• [The task] Repeat each entry as written and leave the images out of the copy.

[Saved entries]
※

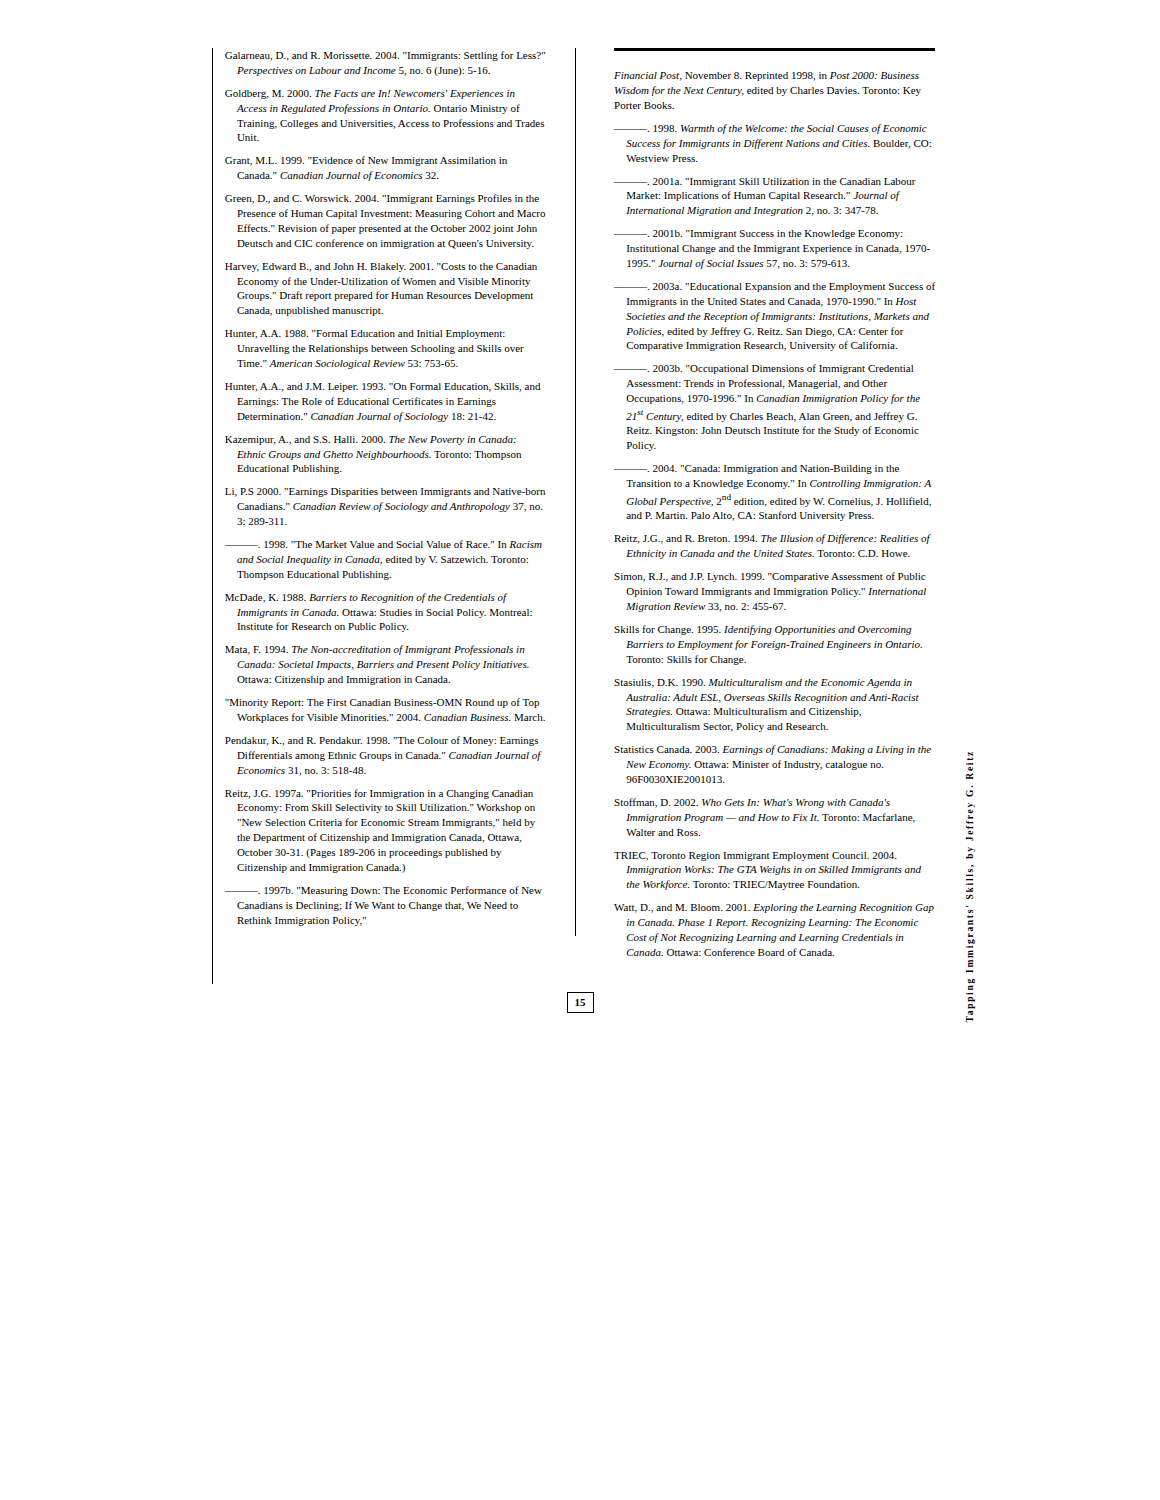Galarneau, D., and R. Morissette. 2004. "Immigrants: Settling for Less?" Perspectives on Labour and Income 5, no. 6 (June): 5-16.
Goldberg, M. 2000. The Facts are In! Newcomers' Experiences in Access in Regulated Professions in Ontario. Ontario Ministry of Training, Colleges and Universities, Access to Professions and Trades Unit.
Grant, M.L. 1999. "Evidence of New Immigrant Assimilation in Canada." Canadian Journal of Economics 32.
Green, D., and C. Worswick. 2004. "Immigrant Earnings Profiles in the Presence of Human Capital Investment: Measuring Cohort and Macro Effects." Revision of paper presented at the October 2002 joint John Deutsch and CIC conference on immigration at Queen's University.
Harvey, Edward B., and John H. Blakely. 2001. "Costs to the Canadian Economy of the Under-Utilization of Women and Visible Minority Groups." Draft report prepared for Human Resources Development Canada, unpublished manuscript.
Hunter, A.A. 1988. "Formal Education and Initial Employment: Unravelling the Relationships between Schooling and Skills over Time." American Sociological Review 53: 753-65.
Hunter, A.A., and J.M. Leiper. 1993. "On Formal Education, Skills, and Earnings: The Role of Educational Certificates in Earnings Determination." Canadian Journal of Sociology 18: 21-42.
Kazemipur, A., and S.S. Halli. 2000. The New Poverty in Canada: Ethnic Groups and Ghetto Neighbourhoods. Toronto: Thompson Educational Publishing.
Li, P.S 2000. "Earnings Disparities between Immigrants and Native-born Canadians." Canadian Review of Sociology and Anthropology 37, no. 3: 289-311.
———. 1998. "The Market Value and Social Value of Race." In Racism and Social Inequality in Canada, edited by V. Satzewich. Toronto: Thompson Educational Publishing.
McDade, K. 1988. Barriers to Recognition of the Credentials of Immigrants in Canada. Ottawa: Studies in Social Policy. Montreal: Institute for Research on Public Policy.
Mata, F. 1994. The Non-accreditation of Immigrant Professionals in Canada: Societal Impacts, Barriers and Present Policy Initiatives. Ottawa: Citizenship and Immigration in Canada.
"Minority Report: The First Canadian Business-OMN Round up of Top Workplaces for Visible Minorities." 2004. Canadian Business. March.
Pendakur, K., and R. Pendakur. 1998. "The Colour of Money: Earnings Differentials among Ethnic Groups in Canada." Canadian Journal of Economics 31, no. 3: 518-48.
Reitz, J.G. 1997a. "Priorities for Immigration in a Changing Canadian Economy: From Skill Selectivity to Skill Utilization." Workshop on "New Selection Criteria for Economic Stream Immigrants," held by the Department of Citizenship and Immigration Canada, Ottawa, October 30-31. (Pages 189-206 in proceedings published by Citizenship and Immigration Canada.)
———. 1997b. "Measuring Down: The Economic Performance of New Canadians is Declining; If We Want to Change that, We Need to Rethink Immigration Policy,"
Financial Post, November 8. Reprinted 1998, in Post 2000: Business Wisdom for the Next Century, edited by Charles Davies. Toronto: Key Porter Books.
———. 1998. Warmth of the Welcome: the Social Causes of Economic Success for Immigrants in Different Nations and Cities. Boulder, CO: Westview Press.
———. 2001a. "Immigrant Skill Utilization in the Canadian Labour Market: Implications of Human Capital Research." Journal of International Migration and Integration 2, no. 3: 347-78.
———. 2001b. "Immigrant Success in the Knowledge Economy: Institutional Change and the Immigrant Experience in Canada, 1970-1995." Journal of Social Issues 57, no. 3: 579-613.
———. 2003a. "Educational Expansion and the Employment Success of Immigrants in the United States and Canada, 1970-1990." In Host Societies and the Reception of Immigrants: Institutions, Markets and Policies, edited by Jeffrey G. Reitz. San Diego, CA: Center for Comparative Immigration Research, University of California.
———. 2003b. "Occupational Dimensions of Immigrant Credential Assessment: Trends in Professional, Managerial, and Other Occupations, 1970-1996." In Canadian Immigration Policy for the 21st Century, edited by Charles Beach, Alan Green, and Jeffrey G. Reitz. Kingston: John Deutsch Institute for the Study of Economic Policy.
———. 2004. "Canada: Immigration and Nation-Building in the Transition to a Knowledge Economy." In Controlling Immigration: A Global Perspective, 2nd edition, edited by W. Cornelius, J. Hollifield, and P. Martin. Palo Alto, CA: Stanford University Press.
Reitz, J.G., and R. Breton. 1994. The Illusion of Difference: Realities of Ethnicity in Canada and the United States. Toronto: C.D. Howe.
Simon, R.J., and J.P. Lynch. 1999. "Comparative Assessment of Public Opinion Toward Immigrants and Immigration Policy." International Migration Review 33, no. 2: 455-67.
Skills for Change. 1995. Identifying Opportunities and Overcoming Barriers to Employment for Foreign-Trained Engineers in Ontario. Toronto: Skills for Change.
Stasiulis, D.K. 1990. Multiculturalism and the Economic Agenda in Australia: Adult ESL, Overseas Skills Recognition and Anti-Racist Strategies. Ottawa: Multiculturalism and Citizenship, Multiculturalism Sector, Policy and Research.
Statistics Canada. 2003. Earnings of Canadians: Making a Living in the New Economy. Ottawa: Minister of Industry, catalogue no. 96F0030XIE2001013.
Stoffman, D. 2002. Who Gets In: What's Wrong with Canada's Immigration Program — and How to Fix It. Toronto: Macfarlane, Walter and Ross.
TRIEC, Toronto Region Immigrant Employment Council. 2004. Immigration Works: The GTA Weighs in on Skilled Immigrants and the Workforce. Toronto: TRIEC/Maytree Foundation.
Watt, D., and M. Bloom. 2001. Exploring the Learning Recognition Gap in Canada. Phase 1 Report. Recognizing Learning: The Economic Cost of Not Recognizing Learning and Learning Credentials in Canada. Ottawa: Conference Board of Canada.
15
Tapping Immigrants' Skills, by Jeffrey G. Reitz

※

• [Answer for the task]
Galarneau, D., and R. Morissette. 2004. "Immigrants: Settling for Less?" Perspectives on Labour and Income 5, no. 6 (June): 5-16.
Goldberg, M. 2000. The Facts are In! Newcomers' Experiences in Access in Regulated Professions in Ontario. Ontario Ministry of Training, Colleges and Universities, Access to Professions and Trades Unit.
Grant, M.L. 1999. "Evidence of New Immigrant Assimilation in Canada." Canadian Journal of Economics 32.
Green, D., and C. Worswick. 2004. "Immigrant Earnings Profiles in the Presence of Human Capital Investment: Measuring Cohort and Macro Effects." Revision of paper presented at the October 2002 joint John Deutsch and CIC conference on immigration at Queen's University.
Harvey, Edward B., and John H. Blakely. 2001. "Costs to the Canadian Economy of the Under-Utilization of Women and Visible Minority Groups." Draft report prepared for Human Resources Development Canada, unpublished manuscript.
Hunter, A.A. 1988. "Formal Education and Initial Employment: Unravelling the Relationships between Schooling and Skills over Time." American Sociological Review 53: 753-65.
Hunter, A.A., and J.M. Leiper. 1993. "On Formal Education, Skills, and Earnings: The Role of Educational Certificates in Earnings Determination." Canadian Journal of Sociology 18: 21-42.
Kazemipur, A., and S.S. Halli. 2000. The New Poverty in Canada: Ethnic Groups and Ghetto Neighbourhoods. Toronto: Thompson Educational Publishing.
Li, P.S 2000. "Earnings Disparities between Immigrants and Native-born Canadians." Canadian Review of Sociology and Anthropology 37, no. 3: 289-311.
———. 1998. "The Market Value and Social Value of Race." In Racism and Social Inequality in Canada, edited by V. Satzewich. Toronto: Thompson Educational Publishing.
McDade, K. 1988. Barriers to Recognition of the Credentials of Immigrants in Canada. Ottawa: Studies in Social Policy. Montreal: Institute for Research on Public Policy.
Mata, F. 1994. The Non-accreditation of Immigrant Professionals in Canada: Societal Impacts, Barriers and Present Policy Initiatives. Ottawa: Citizenship and Immigration in Canada.
"Minority Report: The First Canadian Business-OMN Round up of Top Workplaces for Visible Minorities." 2004. Canadian Business. March.
Pendakur, K., and R. Pendakur. 1998. "The Colour of Money: Earnings Differentials among Ethnic Groups in Canada." Canadian Journal of Economics 31, no. 3: 518-48.
Reitz, J.G. 1997a. "Priorities for Immigration in a Changing Canadian Economy: From Skill Selectivity to Skill Utilization." Workshop on "New Selection Criteria for Economic Stream Immigrants," held by the Department of Citizenship and Immigration Canada, Ottawa, October 30-31. (Pages 189-206 in proceedings published by Citizenship and Immigration Canada.)
———. 1997b. "Measuring Down: The Economic Performance of New Canadians is Declining; If We Want to Change that, We Need to Rethink Immigration Policy,"
Financial Post, November 8. Reprinted 1998, in Post 2000: Business Wisdom for the Next Century, edited by Charles Davies. Toronto: Key Porter Books.
———. 1998. Warmth of the Welcome: the Social Causes of Economic Success for Immigrants in Different Nations and Cities. Boulder, CO: Westview Press.
———. 2001a. "Immigrant Skill Utilization in the Canadian Labour Market: Implications of Human Capital Research." Journal of International Migration and Integration 2, no. 3: 347-78.
———. 2001b. "Immigrant Success in the Knowledge Economy: Institutional Change and the Immigrant Experience in Canada, 1970-1995." Journal of Social Issues 57, no. 3: 579-613.
———. 2003a. "Educational Expansion and the Employment Success of Immigrants in the United States and Canada, 1970-1990." In Host Societies and the Reception of Immigrants: Institutions, Markets and Policies, edited by Jeffrey G. Reitz. San Diego, CA: Center for Comparative Immigration Research, University of California.
———. 2003b. "Occupational Dimensions of Immigrant Credential Assessment: Trends in Professional, Managerial, and Other Occupations, 1970-1996." In Canadian Immigration Policy for the 21st Century, edited by Charles Beach, Alan Green, and Jeffrey G. Reitz. Kingston: John Deutsch Institute for the Study of Economic Policy.
———. 2004. "Canada: Immigration and Nation-Building in the Transition to a Knowledge Economy." In Controlling Immigration: A Global Perspective, 2nd edition, edited by W. Cornelius, J. Hollifield, and P. Martin. Palo Alto, CA: Stanford University Press.
Reitz, J.G., and R. Breton. 1994. The Illusion of Difference: Realities of Ethnicity in Canada and the United States. Toronto: C.D. Howe.
Simon, R.J., and J.P. Lynch. 1999. "Comparative Assessment of Public Opinion Toward Immigrants and Immigration Policy." International Migration Review 33, no. 2: 455-67.
Skills for Change. 1995. Identifying Opportunities and Overcoming Barriers to Employment for Foreign-Trained Engineers in Ontario. Toronto: Skills for Change.
Stasiulis, D.K. 1990. Multiculturalism and the Economic Agenda in Australia: Adult ESL, Overseas Skills Recognition and Anti-Racist Strategies. Ottawa: Multiculturalism and Citizenship, Multiculturalism Sector, Policy and Research.
Statistics Canada. 2003. Earnings of Canadians: Making a Living in the New Economy. Ottawa: Minister of Industry, catalogue no. 96F0030XIE2001013.
Stoffman, D. 2002. Who Gets In: What's Wrong with Canada's Immigration Program — and How to Fix It. Toronto: Macfarlane, Walter and Ross.
TRIEC, Toronto Region Immigrant Employment Council. 2004. Immigration Works: The GTA Weighs in on Skilled Immigrants and the Workforce. Toronto: TRIEC/Maytree Foundation.
Watt, D., and M. Bloom. 2001. Exploring the Learning Recognition Gap in Canada. Phase 1 Report. Recognizing Learning: The Economic Cost of Not Recognizing Learning and Learning Credentials in Canada. Ottawa: Conference Board of Canada.
15
Tapping Immigrants' Skills, by Jeffrey G. Reitz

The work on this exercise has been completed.